The authentication was my employee number combined with today’s date, using fancy math. I was in no shape to do math, so I just said my employee number. The duty officer had probably heard scared people call in before, so he let it go.
“Are you injured?”
Red means visible bodies. Green means a scene hidden from the public, and thus the police.
“Copy, yellow. Incident time?”
“Sixteen forty-one. Eastern Daylight.”
“Bob’s U-Bag-Em, Colonial Mall, Arlington. Parking lot, north side.”
“Copy. Can you speak freely about the nature of your occurrence?”
Translation: was anyone holding a gun to my head. If they were, I had to work the word “urgent” into the conversation.
“I can speak freely.”
There was a pause. I thought I heard a click on the line.
“Accidental explosion or hostile act?”
I was on hold, alone in the long hallway. One of the fluorescent lights was burned out, another was buzzing. I smelled sweat, but it took a moment to realize it was mine. I was holding my breath, so I exhaled slowly. The voice was back on the line.

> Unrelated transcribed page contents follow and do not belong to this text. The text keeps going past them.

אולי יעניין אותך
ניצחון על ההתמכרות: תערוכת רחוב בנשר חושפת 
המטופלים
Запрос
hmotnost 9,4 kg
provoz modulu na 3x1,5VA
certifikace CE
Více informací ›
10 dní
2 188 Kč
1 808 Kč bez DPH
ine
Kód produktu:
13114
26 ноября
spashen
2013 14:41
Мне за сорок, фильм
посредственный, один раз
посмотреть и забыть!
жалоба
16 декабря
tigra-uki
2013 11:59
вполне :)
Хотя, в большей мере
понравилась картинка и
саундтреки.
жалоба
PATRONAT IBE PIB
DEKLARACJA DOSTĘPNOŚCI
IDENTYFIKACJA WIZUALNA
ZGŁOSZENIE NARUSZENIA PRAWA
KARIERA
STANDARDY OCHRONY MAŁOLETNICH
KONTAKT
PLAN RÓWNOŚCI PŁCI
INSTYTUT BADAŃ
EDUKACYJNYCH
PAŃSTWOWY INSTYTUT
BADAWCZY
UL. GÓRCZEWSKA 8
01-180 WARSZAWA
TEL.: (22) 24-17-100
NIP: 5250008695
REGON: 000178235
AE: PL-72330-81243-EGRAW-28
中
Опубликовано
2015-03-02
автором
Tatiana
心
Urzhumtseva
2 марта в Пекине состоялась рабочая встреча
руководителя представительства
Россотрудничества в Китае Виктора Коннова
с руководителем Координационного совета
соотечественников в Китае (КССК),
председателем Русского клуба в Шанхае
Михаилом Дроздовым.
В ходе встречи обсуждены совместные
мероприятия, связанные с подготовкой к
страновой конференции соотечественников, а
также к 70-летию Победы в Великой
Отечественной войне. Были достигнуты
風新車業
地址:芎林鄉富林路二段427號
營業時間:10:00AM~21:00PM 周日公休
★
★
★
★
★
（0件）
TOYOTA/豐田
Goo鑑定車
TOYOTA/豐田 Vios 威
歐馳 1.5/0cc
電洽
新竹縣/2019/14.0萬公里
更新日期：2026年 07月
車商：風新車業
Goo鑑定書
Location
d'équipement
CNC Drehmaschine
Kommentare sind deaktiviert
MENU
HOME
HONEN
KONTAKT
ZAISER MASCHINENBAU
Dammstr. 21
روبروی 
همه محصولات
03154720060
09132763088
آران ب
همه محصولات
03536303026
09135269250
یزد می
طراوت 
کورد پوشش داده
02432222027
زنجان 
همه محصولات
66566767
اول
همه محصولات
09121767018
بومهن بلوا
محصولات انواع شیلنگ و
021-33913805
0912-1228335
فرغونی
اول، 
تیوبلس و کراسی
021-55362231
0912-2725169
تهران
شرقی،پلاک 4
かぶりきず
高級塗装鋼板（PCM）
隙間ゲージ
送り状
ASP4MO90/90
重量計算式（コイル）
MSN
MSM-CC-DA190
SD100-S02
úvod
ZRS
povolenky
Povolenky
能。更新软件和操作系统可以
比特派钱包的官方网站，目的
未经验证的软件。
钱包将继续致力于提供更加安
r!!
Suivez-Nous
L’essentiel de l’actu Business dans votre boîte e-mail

“Do not return to the scene. Report immediately to the duty officer. Take a taxi. If you do not have the fare, ask the taxi to wait. Someone will pay the cabbie for you. Repeat back.”
“Report to the duty officer. Take a taxi.”
“Correct but incomplete. You must report in immediately. Acknowledge.”
While I was trying to think of the proper way to end the bizarre conversation the line went dead. I was hanging up the phone when I saw the man coming down the stairs.